Ensnared in the alternate universe of state propaganda, they looked simultaneously thrilled and anesthetized. In their khakis white polo shirts they offered another striking contrast, this time to Hudson’s breasts swathed in form-fitting leather.
When the color guard marched out to the fifty-yard line after this ugliest of America the Beautifuls I braced myself for the clap of blanks from the white Enfield rifles and the post-traumatic scatter of the Sandy Hook choir. But no blast of gunfire came. The violence inflicted on reason had already been too great.
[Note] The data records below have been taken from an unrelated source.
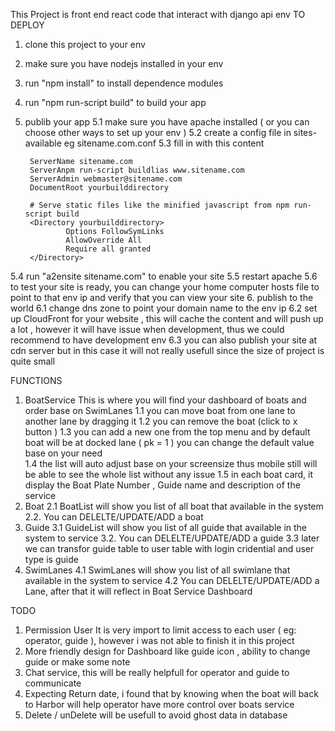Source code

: This Project is front end react code that interact with django api env 
TO DEPLOY 
1. clone this project to your env 
2. make sure you have nodejs installed in your env 
3. run "npm install" to install dependence modules 
4. run "npm run-script build" to build your app 
5. publib your app 
5.1 make sure you have apache installed ( or you can choose other ways to set up your env ) 
5.2 create a config file in sites-available eg sitename.com.conf
5.3 fill in with this content 


        ServerName sitename.com
        ServerAnpm run-script buildlias www.sitename.com
        ServerAdmin webmaster@sitename.com
        DocumentRoot yourbuilddirectory

        # Serve static files like the minified javascript from npm run-script build
        <Directory yourbuilddirectory>
                Options FollowSymLinks
                AllowOverride All
                Require all granted
        </Directory>




5.4 run "a2ensite sitename.com" to enable your site 
5.5 restart apache 
5.6 to test your site is ready, you can change your home computer hosts file to point to that env ip and verify that you can view your site 
6. publish to the world
6.1 change dns zone to point your domain name to the env ip 
6.2 set up CloudFront  for your website , this will cache the content and will push up a lot , however it will have issue when development, thus we could recommend to have development env 
6.3 you can also publish your site at cdn server but in this case it will not really usefull since the size of project is quite small 

FUNCTIONS 
1. BoatService
This is where you will find your dashboard of boats and order base on SwimLanes 
1.1 you can move boat from one lane to another lane by dragging it 
1.2 you can remove the boat (click to x button ) 
1.3 you can add a new one from the top menu and by default boat will be at docked lane ( pk = 1 ) you can change the default value base on your need   
1.4 the list will auto adjust base on your screensize thus mobile still will be able to see the whole list without any issue 
1.5 in each boat card, it display the Boat Plate Number , Guide name and description of the service 
2. Boat 
2.1 BoatList will show you list of all boat that available in the system 
2.2. You can DELELTE/UPDATE/ADD a boat 
3. Guide
3.1 GuideList will show you list of all guide that available in the system to service
3.2. You can DELELTE/UPDATE/ADD a guide 
3.3 later we can transfor guide table to user table with login cridential and user type is guide
4. SwimLanes
4.1 SwimLanes will show you list of all swimlane that available in the system to service
4.2 You can DELELTE/UPDATE/ADD a Lane, after that it will reflect in Boat Service Dashboard 

TODO
1. Permission User 
It is very import to limit access to each user ( eg: operator, guide ), however i was not able to finish it in this project 
2. More friendly design for Dashboard like guide icon , ability to change guide or make some note 
3. Chat service, this will be really helpfull for operator and guide to communicate 
4. Expecting Return date, i found that by knowing when the boat will back to Harbor will help operator have more control over boats service 
5. Delete / unDelete will be usefull to avoid ghost data in database 
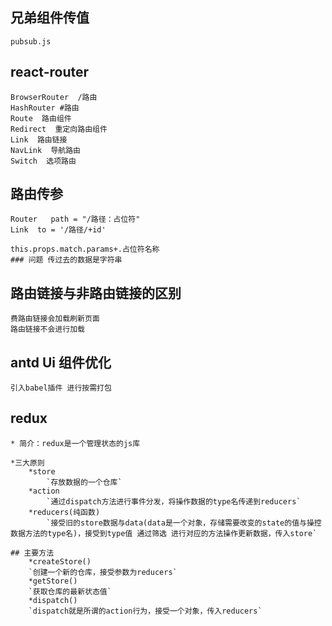 ##

## 兄弟组件传值
    pubsub.js

## react-router
    BrowserRouter  /路由
    HashRouter #路由
    Route  路由组件
    Redirect  重定向路由组件
    Link  路由链接
    NavLink  导航路由
    Switch  选项路由

## 路由传参
    Router   path = "/路径：占位符"
    Link  to = '/路径/+id'

    this.props.match.params+.占位符名称
    ### 问题 传过去的数据是字符串
## 路由链接与非路由链接的区别
    费路由链接会加载刷新页面
    路由链接不会进行加载

## antd Ui 组件优化
    引入babel插件 进行按需打包

## redux
    * 简介：redux是一个管理状态的js库

    *三大原则
        *store
            `存放数据的一个仓库`
        *action
            `通过dispatch方法进行事件分发，将操作数据的type名传递到reducers`
        *reducers(纯函数)
            `接受旧的store数据与data(data是一个对象，存储需要改变的state的值与操控数据方法的type名)，接受到type值 通过筛选 进行对应的方法操作更新数据，传入store`

    ## 主要方法
        *createStore()
        `创建一个新的仓库，接受参数为reducers`
        *getStore()
        `获取仓库的最新状态值`
        *dispatch()
        `dispatch就是所谓的action行为，接受一个对象，传入reducers`
        

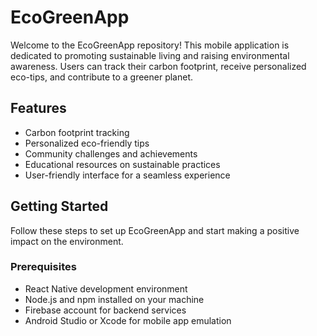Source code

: # EcoGreenApp

Welcome to the EcoGreenApp repository! This mobile application is dedicated to promoting sustainable living and raising environmental awareness. Users can track their carbon footprint, receive personalized eco-tips, and contribute to a greener planet.

## Features

- Carbon footprint tracking
- Personalized eco-friendly tips
- Community challenges and achievements
- Educational resources on sustainable practices
- User-friendly interface for a seamless experience

## Getting Started

Follow these steps to set up EcoGreenApp and start making a positive impact on the environment.

### Prerequisites

- React Native development environment
- Node.js and npm installed on your machine
- Firebase account for backend services
- Android Studio or Xcode for mobile app emulation
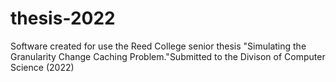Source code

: # thesis-2022
Software created for use the Reed College senior thesis "Simulating the Granularity Change Caching Problem."Submitted to the Divison of Computer Science (2022)
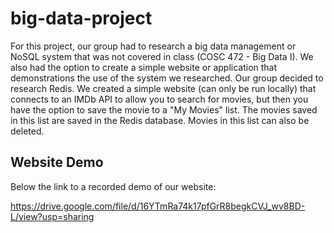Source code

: # big-data-project
For this project, our group had to research a big data management or NoSQL system that was not covered in class (COSC 472 - Big Data I). We also had the option to create a simple website or application that demonstrations the use of the system we researched. Our group decided to research Redis. We created a simple website (can only be
run locally) that connects to an IMDb API to allow you to search for movies, but then you have the option to save the movie to a "My Movies" list. The movies saved in this list are saved in the Redis database. Movies in this list can also be deleted.

## Website Demo
Below the link to a recorded demo of our website:

https://drive.google.com/file/d/16YTmRa74k17pfGrR8begkCVJ_wv8BD-L/view?usp=sharing
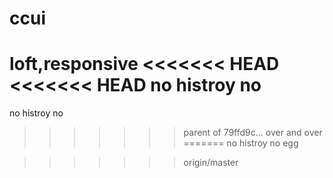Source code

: # ccui
loft,responsive
<<<<<<< HEAD
<<<<<<< HEAD
no histroy no 
=======
no histroy no 
>>>>>>> parent of 79ffd9c... over and over
=======
no histroy no egg

>>>>>>> origin/master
For what were kids doing here in the first place? Clearly they had been called on to buttress the devastated reputation of a discredited country on the occasion of its chief cultural celebration. This is a country where high school footballers in Steubenville, Ohio video a rape and post it on YouTube. Football itself is a brutal sport whose crushing hits are now the subject of a massive lawsuit by former players suffering from serious brain trauma, with the NFL’s own ads during the Super Bowl claiming hypocritically to want to make their sport safer. And then there’s the winning team’s hero, Ray Lewis. He’s a maniac who spouts incoherent nonsense about being chosen by God and who himself plead guilty to obstruction of justice in a double murder case in which the white suit he was wearing that fateful night was never found. In the Super Sunday ritual itself, two halves of a blood sport are parsed by a Las Vegas adult floorshow. The Newtown kids might as well have been faking it at the opening act of a strip club with cage fighting.
The Super Bowl is a riot of sex and violence, propaganda and lies. That’s all to be expected and enjoyed, Budweiser in hand. But don’t be surprised that so many who watch it grow up to make war at home and abroad.